Previous studies had indicated that, in test tubes, tiny fragments of dendrites still had the capacity to synthesize proteins. Schuman and her colleagues believed that visualizing local protein synthesis in living neurons would provide a more compelling picture than was currently available.
The scientists began their efforts to create a reporter molecule by flanking a gene for a green fluorescent protein with two segments of another gene for a particular enzyme. Doing this ensured that the researchers would target the messenger RNA (mRNA) for their reporter molecule to dendrites.

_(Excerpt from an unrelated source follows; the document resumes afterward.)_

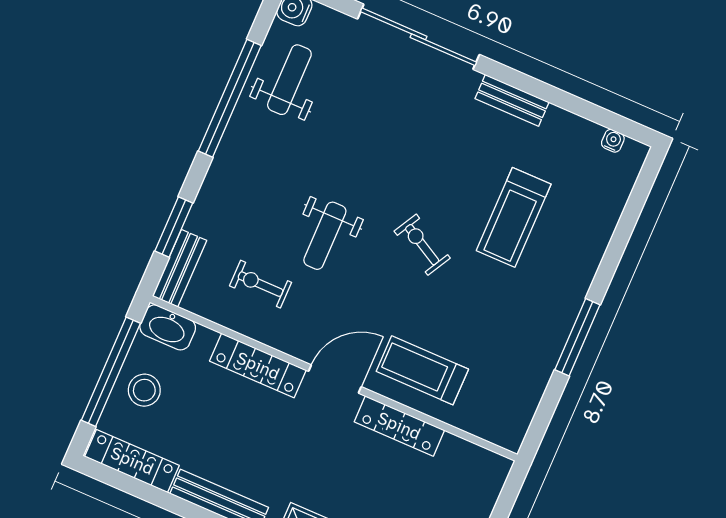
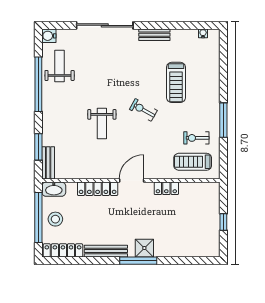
exercise bike: (261, 284) -> (196, 138), moved
treadmill: (422, 370) -> (193, 162), moved
locker: (399, 426) -> (166, 188), width x0.66

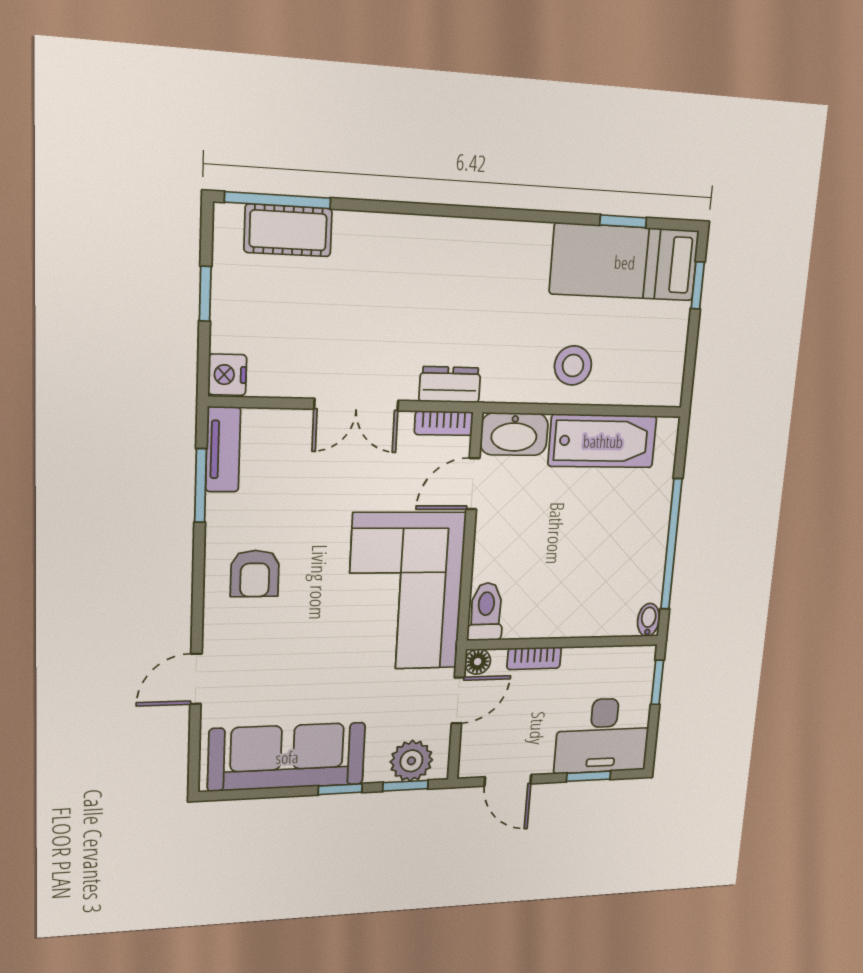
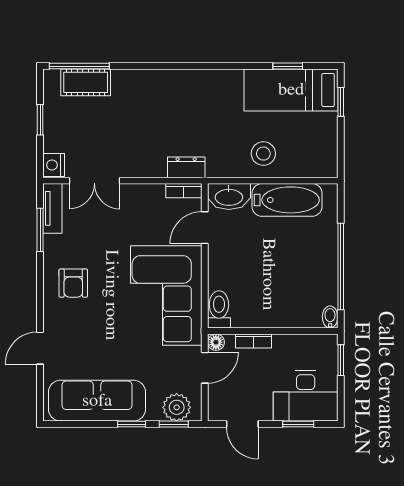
double door: (356, 405) -> (94, 181), moved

Next, in a series of experiments, the group inserted the reporter molecule into rat neurons in culture, and then triggered protein synthesis using a growth factor called BDNF. By imaging the neurons over time, the investigators showed that the green fluorescent protein was expressed in the dendrites following BDNF treatment—proof that protein synthesis was taking place. Going a step further, the researchers showed they could cause the fluorescence to disappear by treating the neurons with a drug that blocked protein synthesis.
Schuman and her colleagues also addressed whether proteins synthesized in the main cell body, called the soma, could have diffused to the dendrites, rather than the dendrites themselves performing the protein synthesis. The researchers proved the proteins weren't coming from the soma by simply snipping the dendrites from the neurons, while maintaining their connection to their synaptic partners. Sure enough, the isolated dendrites still exhibited protein synthesis.
Intriguingly, says Schuman, hot spots of protein synthesis were observed within the dendrites. By tracking the location of the fluorescent signal over time, the researchers could see that these hotspots waxed and waned consistently in the same place. "The main attraction of local protein synthesis is that it could endow synapses with the capacity to make synapse-specific changes, which is a key property of information-storing systems," says Schuman. "The observation of such hot spots suggests there are localized areas of protein synthesis near synapses that may provide new proteins to synapses nearby."
Schuman and her colleagues are now applying their reporter molecule system to more complex brain slices and whole mice. "In the whole animals, we're exploring the role of dendritic protein synthesis in information processing and animal learning and behavior," says Schuman.